> _GIVEN TASK_: Output every line of the material below as a numbered list, omitting any blank lines.

> _TASK INPUT_:
────────────────────────────────────────
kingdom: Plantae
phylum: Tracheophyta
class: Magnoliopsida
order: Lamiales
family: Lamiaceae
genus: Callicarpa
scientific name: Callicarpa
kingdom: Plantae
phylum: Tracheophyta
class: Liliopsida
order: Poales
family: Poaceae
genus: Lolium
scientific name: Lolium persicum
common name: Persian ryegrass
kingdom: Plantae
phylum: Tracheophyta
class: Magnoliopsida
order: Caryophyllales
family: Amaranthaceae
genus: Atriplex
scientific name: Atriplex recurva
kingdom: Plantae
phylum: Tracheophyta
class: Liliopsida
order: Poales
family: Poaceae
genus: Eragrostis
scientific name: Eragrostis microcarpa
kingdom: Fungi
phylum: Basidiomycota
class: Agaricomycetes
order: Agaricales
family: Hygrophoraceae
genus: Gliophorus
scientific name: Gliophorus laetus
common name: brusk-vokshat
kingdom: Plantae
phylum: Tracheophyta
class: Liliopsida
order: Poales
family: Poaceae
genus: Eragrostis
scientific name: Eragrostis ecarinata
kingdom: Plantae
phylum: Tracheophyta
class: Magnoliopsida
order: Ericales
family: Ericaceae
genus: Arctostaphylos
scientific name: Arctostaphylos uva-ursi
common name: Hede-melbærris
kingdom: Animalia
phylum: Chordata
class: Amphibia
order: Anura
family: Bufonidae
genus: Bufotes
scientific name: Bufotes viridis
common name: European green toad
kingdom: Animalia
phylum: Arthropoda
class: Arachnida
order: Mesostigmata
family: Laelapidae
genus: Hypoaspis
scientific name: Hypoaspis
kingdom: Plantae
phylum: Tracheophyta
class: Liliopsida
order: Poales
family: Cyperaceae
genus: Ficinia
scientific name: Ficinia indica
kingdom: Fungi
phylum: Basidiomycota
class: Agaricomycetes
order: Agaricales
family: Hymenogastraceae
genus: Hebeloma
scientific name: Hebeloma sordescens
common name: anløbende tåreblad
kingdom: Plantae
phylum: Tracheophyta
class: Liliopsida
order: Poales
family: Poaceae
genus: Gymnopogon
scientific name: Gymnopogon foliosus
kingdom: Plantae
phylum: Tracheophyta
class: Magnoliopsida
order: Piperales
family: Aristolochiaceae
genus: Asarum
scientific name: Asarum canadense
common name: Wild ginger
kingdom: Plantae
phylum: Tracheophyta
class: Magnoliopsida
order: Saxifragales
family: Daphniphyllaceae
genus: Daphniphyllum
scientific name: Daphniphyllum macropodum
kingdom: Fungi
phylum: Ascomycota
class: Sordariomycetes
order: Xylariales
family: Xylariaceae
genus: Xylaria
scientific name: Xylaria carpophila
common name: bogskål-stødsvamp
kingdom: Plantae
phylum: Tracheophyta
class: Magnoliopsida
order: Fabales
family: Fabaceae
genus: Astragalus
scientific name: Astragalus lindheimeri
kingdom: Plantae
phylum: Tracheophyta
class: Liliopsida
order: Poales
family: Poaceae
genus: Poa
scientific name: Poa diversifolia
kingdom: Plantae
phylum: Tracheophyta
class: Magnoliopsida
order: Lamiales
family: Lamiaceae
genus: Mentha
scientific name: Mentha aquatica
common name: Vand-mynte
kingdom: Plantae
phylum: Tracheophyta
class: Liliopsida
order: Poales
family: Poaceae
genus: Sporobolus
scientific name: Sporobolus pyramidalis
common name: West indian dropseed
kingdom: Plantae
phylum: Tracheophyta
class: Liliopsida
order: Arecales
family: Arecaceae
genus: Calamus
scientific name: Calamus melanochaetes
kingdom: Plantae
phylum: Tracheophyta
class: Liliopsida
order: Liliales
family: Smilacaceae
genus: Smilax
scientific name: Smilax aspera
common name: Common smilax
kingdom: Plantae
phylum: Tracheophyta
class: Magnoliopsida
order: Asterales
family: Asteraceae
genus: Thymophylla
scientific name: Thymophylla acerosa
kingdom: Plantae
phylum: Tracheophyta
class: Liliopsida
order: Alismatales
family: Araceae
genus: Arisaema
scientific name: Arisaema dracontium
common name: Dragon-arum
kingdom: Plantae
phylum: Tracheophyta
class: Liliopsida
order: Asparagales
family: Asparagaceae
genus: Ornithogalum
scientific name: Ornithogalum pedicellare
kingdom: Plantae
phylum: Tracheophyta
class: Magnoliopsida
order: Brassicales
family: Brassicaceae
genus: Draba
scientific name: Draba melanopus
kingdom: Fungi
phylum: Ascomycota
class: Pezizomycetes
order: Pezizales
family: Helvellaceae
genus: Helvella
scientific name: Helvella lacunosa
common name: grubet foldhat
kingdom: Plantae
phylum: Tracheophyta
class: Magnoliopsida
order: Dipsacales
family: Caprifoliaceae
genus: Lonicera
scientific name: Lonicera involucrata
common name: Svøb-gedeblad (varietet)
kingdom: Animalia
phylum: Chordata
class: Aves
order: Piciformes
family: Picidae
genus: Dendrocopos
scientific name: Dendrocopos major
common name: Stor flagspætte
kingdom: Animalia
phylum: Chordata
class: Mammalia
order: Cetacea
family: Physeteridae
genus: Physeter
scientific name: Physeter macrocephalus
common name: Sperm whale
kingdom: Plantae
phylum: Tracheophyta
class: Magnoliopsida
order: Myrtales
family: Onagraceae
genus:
────────────────────────────────────────
> _RESPONSE FOR THIS EXERCISE_:
1. kingdom: Plantae
2. phylum: Tracheophyta
3. class: Magnoliopsida
4. order: Lamiales
5. family: Lamiaceae
6. genus: Callicarpa
7. scientific name: Callicarpa
8. kingdom: Plantae
9. phylum: Tracheophyta
10. class: Liliopsida
11. order: Poales
12. family: Poaceae
13. genus: Lolium
14. scientific name: Lolium persicum
15. common name: Persian ryegrass
16. kingdom: Plantae
17. phylum: Tracheophyta
18. class: Magnoliopsida
19. order: Caryophyllales
20. family: Amaranthaceae
21. genus: Atriplex
22. scientific name: Atriplex recurva
23. kingdom: Plantae
24. phylum: Tracheophyta
25. class: Liliopsida
26. order: Poales
27. family: Poaceae
28. genus: Eragrostis
29. scientific name: Eragrostis microcarpa
30. kingdom: Fungi
31. phylum: Basidiomycota
32. class: Agaricomycetes
33. order: Agaricales
34. family: Hygrophoraceae
35. genus: Gliophorus
36. scientific name: Gliophorus laetus
37. common name: brusk-vokshat
38. kingdom: Plantae
39. phylum: Tracheophyta
40. class: Liliopsida
41. order: Poales
42. family: Poaceae
43. genus: Eragrostis
44. scientific name: Eragrostis ecarinata
45. kingdom: Plantae
46. phylum: Tracheophyta
47. class: Magnoliopsida
48. order: Ericales
49. family: Ericaceae
50. genus: Arctostaphylos
51. scientific name: Arctostaphylos uva-ursi
52. common name: Hede-melbærris
53. kingdom: Animalia
54. phylum: Chordata
55. class: Amphibia
56. order: Anura
57. family: Bufonidae
58. genus: Bufotes
59. scientific name: Bufotes viridis
60. common name: European green toad
61. kingdom: Animalia
62. phylum: Arthropoda
63. class: Arachnida
64. order: Mesostigmata
65. family: Laelapidae
66. genus: Hypoaspis
67. scientific name: Hypoaspis
68. kingdom: Plantae
69. phylum: Tracheophyta
70. class: Liliopsida
71. order: Poales
72. family: Cyperaceae
73. genus: Ficinia
74. scientific name: Ficinia indica
75. kingdom: Fungi
76. phylum: Basidiomycota
77. class: Agaricomycetes
78. order: Agaricales
79. family: Hymenogastraceae
80. genus: Hebeloma
81. scientific name: Hebeloma sordescens
82. common name: anløbende tåreblad
83. kingdom: Plantae
84. phylum: Tracheophyta
85. class: Liliopsida
86. order: Poales
87. family: Poaceae
88. genus: Gymnopogon
89. scientific name: Gymnopogon foliosus
90. kingdom: Plantae
91. phylum: Tracheophyta
92. class: Magnoliopsida
93. order: Piperales
94. family: Aristolochiaceae
95. genus: Asarum
96. scientific name: Asarum canadense
97. common name: Wild ginger
98. kingdom: Plantae
99. phylum: Tracheophyta
100. class: Magnoliopsida
101. order: Saxifragales
102. family: Daphniphyllaceae
103. genus: Daphniphyllum
104. scientific name: Daphniphyllum macropodum
105. kingdom: Fungi
106. phylum: Ascomycota
107. class: Sordariomycetes
108. order: Xylariales
109. family: Xylariaceae
110. genus: Xylaria
111. scientific name: Xylaria carpophila
112. common name: bogskål-stødsvamp
113. kingdom: Plantae
114. phylum: Tracheophyta
115. class: Magnoliopsida
116. order: Fabales
117. family: Fabaceae
118. genus: Astragalus
119. scientific name: Astragalus lindheimeri
120. kingdom: Plantae
121. phylum: Tracheophyta
122. class: Liliopsida
123. order: Poales
124. family: Poaceae
125. genus: Poa
126. scientific name: Poa diversifolia
127. kingdom: Plantae
128. phylum: Tracheophyta
129. class: Magnoliopsida
130. order: Lamiales
131. family: Lamiaceae
132. genus: Mentha
133. scientific name: Mentha aquatica
134. common name: Vand-mynte
135. kingdom: Plantae
136. phylum: Tracheophyta
137. class: Liliopsida
138. order: Poales
139. family: Poaceae
140. genus: Sporobolus
141. scientific name: Sporobolus pyramidalis
142. common name: West indian dropseed
143. kingdom: Plantae
144. phylum: Tracheophyta
145. class: Liliopsida
146. order: Arecales
147. family: Arecaceae
148. genus: Calamus
149. scientific name: Calamus melanochaetes
150. kingdom: Plantae
151. phylum: Tracheophyta
152. class: Liliopsida
153. order: Liliales
154. family: Smilacaceae
155. genus: Smilax
156. scientific name: Smilax aspera
157. common name: Common smilax
158. kingdom: Plantae
159. phylum: Tracheophyta
160. class: Magnoliopsida
161. order: Asterales
162. family: Asteraceae
163. genus: Thymophylla
164. scientific name: Thymophylla acerosa
165. kingdom: Plantae
166. phylum: Tracheophyta
167. class: Liliopsida
168. order: Alismatales
169. family: Araceae
170. genus: Arisaema
171. scientific name: Arisaema dracontium
172. common name: Dragon-arum
173. kingdom: Plantae
174. phylum: Tracheophyta
175. class: Liliopsida
176. order: Asparagales
177. family: Asparagaceae
178. genus: Ornithogalum
179. scientific name: Ornithogalum pedicellare
180. kingdom: Plantae
181. phylum: Tracheophyta
182. class: Magnoliopsida
183. order: Brassicales
184. family: Brassicaceae
185. genus: Draba
186. scientific name: Draba melanopus
187. kingdom: Fungi
188. phylum: Ascomycota
189. class: Pezizomycetes
190. order: Pezizales
191. family: Helvellaceae
192. genus: Helvella
193. scientific name: Helvella lacunosa
194. common name: grubet foldhat
195. kingdom: Plantae
196. phylum: Tracheophyta
197. class: Magnoliopsida
198. order: Dipsacales
199. family: Caprifoliaceae
200. genus: Lonicera
201. scientific name: Lonicera involucrata
202. common name: Svøb-gedeblad (varietet)
203. kingdom: Animalia
204. phylum: Chordata
205. class: Aves
206. order: Piciformes
207. family: Picidae
208. genus: Dendrocopos
209. scientific name: Dendrocopos major
210. common name: Stor flagspætte
211. kingdom: Animalia
212. phylum: Chordata
213. class: Mammalia
214. order: Cetacea
215. family: Physeteridae
216. genus: Physeter
217. scientific name: Physeter macrocephalus
218. common name: Sperm whale
219. kingdom: Plantae
220. phylum: Tracheophyta
221. class: Magnoliopsida
222. order: Myrtales
223. family: Onagraceae
224. genus:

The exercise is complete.